Administrateurshuis van een koffieplantage te Redjosari, Lampongs, 1920 (sumber: Koleksi Digital, Universitas Leiden) |
Pada tanggal 29 Januari 1819, Raffles mendirikan sebuah pos perdagangan bebas di pulau Tumasik, ujung selatan Semenanjung Malaka, yang di kemudian hari dikenal sebagai “Singapura”. Raffles memiliki rencana besar untuk memajukan perdagangan di Selatan Malaka dan menyaingi pengaruh Belanda di Batavia, dengan membangun jalur perdagangan dari Bengkulu – Lampung – Palembang – Singapura, dan mendirikan pangkalan angkatan laut Inggris di pesisir Kelumbayan yang terletak di sebelah Tenggara Teluk Semangka.
Sayangnya rencana tersebut tidak sempat diwujudkan, seiring tunduknya Kesultanan Palembang terhadap Belanda dan ditandatanganinya Perjanjian London atau yang dikenal sebagai Traktat London (Treaty of London), pada tanggal 17 Maret 1824.

= = = =

**PETUNJUK**
**1)** Menurut teks tentang rencana Raffles, kapan Perjanjian London ditandatangani?
**2)** Salin persis bagian teks tentang rencana Raffles, mulai dari kata "Administrateurshuis van een" dan terus sampai kata "17 Maret 1824.".
**3)** Sebutkan semua tempat yang termasuk dalam jalur perdagangan yang direncanakan Raffles menurut teks tentang rencana Raffles.
Daftar berikut adalah bahan tersendiri yang terpisah dari teks tentang rencana Raffles.

**BAHAN YANG DIBERIKAN**
= = = =

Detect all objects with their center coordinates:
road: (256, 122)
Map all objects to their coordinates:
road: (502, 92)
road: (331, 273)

= = = =

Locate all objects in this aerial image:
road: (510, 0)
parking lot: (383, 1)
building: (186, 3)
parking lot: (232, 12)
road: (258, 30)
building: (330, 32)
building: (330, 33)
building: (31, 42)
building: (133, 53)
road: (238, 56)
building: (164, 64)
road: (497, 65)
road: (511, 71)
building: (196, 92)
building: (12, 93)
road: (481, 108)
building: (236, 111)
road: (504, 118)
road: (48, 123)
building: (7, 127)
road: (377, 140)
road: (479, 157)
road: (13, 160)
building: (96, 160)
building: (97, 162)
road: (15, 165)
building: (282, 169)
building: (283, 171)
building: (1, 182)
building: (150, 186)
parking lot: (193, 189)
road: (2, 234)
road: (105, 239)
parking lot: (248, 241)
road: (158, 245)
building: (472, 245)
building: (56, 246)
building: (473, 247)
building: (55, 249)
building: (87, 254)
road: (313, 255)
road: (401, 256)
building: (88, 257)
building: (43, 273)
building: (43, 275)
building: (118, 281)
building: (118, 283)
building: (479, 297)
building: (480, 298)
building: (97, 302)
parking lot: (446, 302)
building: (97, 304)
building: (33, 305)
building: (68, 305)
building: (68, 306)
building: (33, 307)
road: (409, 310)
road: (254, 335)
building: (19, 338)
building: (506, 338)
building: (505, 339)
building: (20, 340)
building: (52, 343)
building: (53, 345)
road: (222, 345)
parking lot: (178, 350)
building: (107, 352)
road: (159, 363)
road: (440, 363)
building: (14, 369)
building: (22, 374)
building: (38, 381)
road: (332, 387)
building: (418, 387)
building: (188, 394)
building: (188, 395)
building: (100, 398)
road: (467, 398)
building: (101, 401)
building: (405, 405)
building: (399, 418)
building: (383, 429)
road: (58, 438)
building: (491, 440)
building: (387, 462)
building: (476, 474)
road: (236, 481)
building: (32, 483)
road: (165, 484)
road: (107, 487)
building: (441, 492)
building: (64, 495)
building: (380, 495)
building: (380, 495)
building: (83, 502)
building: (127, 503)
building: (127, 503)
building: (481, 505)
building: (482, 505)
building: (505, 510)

= = = =

**JAWABAN BERURUTAN**
**1)** Pada tanggal 17 Maret 1824.

**2)**
Administrateurshuis van een koffieplantage te Redjosari, Lampongs, 1920 (sumber: Koleksi Digital, Universitas Leiden) |
Pada tanggal 29 Januari 1819, Raffles mendirikan sebuah pos perdagangan bebas di pulau Tumasik, ujung selatan Semenanjung Malaka, yang di kemudian hari dikenal sebagai “Singapura”. Raffles memiliki rencana besar untuk memajukan perdagangan di Selatan Malaka dan menyaingi pengaruh Belanda di Batavia, dengan membangun jalur perdagangan dari Bengkulu – Lampung – Palembang – Singapura, dan mendirikan pangkalan angkatan laut Inggris di pesisir Kelumbayan yang terletak di sebelah Tenggara Teluk Semangka.
Sayangnya rencana tersebut tidak sempat diwujudkan, seiring tunduknya Kesultanan Palembang terhadap Belanda dan ditandatanganinya Perjanjian London atau yang dikenal sebagai Traktat London (Treaty of London), pada tanggal 17 Maret 1824.

**3)** Bengkulu, Lampung, Palembang, Singapura